Records from a data source

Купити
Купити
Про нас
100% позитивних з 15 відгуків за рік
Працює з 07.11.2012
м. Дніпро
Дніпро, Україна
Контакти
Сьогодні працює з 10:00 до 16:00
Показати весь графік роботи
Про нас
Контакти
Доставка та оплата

- Exercise details -
Please transcribe every entry above exactly as it appears.

- Reply to the exercise -
Купити
Купити
Про нас
100% позитивних з 15 відгуків за рік
Працює з 07.11.2012
м. Дніпро
Дніпро, Україна
Контакти
Сьогодні працює з 10:00 до 16:00
Показати весь графік роботи
Про нас
Контакти
Доставка та оплата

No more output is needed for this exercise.